### Task description
Filter the records and copy each line that contains the word "Brand".

- Opening Delimiter -

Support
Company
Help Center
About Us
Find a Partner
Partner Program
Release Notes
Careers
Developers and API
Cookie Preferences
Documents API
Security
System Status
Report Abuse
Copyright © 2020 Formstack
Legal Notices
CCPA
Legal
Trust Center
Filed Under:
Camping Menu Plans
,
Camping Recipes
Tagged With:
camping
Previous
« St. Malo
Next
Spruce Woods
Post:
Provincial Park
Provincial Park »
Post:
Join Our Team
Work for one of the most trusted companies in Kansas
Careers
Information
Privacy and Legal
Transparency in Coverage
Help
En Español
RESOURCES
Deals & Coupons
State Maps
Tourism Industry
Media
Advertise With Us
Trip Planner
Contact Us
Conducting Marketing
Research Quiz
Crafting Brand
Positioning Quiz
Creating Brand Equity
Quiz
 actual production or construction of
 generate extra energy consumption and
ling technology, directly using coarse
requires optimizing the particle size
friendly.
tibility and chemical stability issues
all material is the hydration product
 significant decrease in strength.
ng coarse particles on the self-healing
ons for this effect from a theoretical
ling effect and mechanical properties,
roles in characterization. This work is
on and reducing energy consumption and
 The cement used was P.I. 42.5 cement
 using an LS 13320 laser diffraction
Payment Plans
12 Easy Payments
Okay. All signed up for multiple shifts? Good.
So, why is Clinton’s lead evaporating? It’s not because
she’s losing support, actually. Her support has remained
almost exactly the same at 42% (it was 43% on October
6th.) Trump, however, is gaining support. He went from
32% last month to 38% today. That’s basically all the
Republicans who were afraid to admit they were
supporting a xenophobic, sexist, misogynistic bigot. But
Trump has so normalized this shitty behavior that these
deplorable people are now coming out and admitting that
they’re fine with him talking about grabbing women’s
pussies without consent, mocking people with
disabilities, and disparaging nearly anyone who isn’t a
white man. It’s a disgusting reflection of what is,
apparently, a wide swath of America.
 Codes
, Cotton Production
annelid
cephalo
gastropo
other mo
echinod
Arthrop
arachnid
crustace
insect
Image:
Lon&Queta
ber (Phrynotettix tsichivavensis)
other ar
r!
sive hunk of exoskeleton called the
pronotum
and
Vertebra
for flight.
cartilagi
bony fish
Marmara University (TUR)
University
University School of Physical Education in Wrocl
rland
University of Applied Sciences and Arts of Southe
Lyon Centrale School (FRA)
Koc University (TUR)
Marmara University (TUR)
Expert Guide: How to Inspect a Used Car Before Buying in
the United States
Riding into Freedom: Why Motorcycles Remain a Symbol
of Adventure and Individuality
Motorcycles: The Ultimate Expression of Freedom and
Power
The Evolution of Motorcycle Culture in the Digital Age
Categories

- Closing Delimiter -
- Opening Delimiter -

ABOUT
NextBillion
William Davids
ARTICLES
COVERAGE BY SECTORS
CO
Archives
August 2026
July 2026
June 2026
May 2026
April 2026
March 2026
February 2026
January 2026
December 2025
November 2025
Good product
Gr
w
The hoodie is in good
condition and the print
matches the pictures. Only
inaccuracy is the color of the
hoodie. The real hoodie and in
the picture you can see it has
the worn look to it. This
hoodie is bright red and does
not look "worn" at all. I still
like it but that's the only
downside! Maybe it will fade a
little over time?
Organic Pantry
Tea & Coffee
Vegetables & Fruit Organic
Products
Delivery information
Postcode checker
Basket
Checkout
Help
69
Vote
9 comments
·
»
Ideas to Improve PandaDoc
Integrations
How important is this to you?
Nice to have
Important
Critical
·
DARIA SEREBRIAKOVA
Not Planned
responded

- Closing Delimiter -

### Response to the task
Crafting Brand
Creating Brand Equity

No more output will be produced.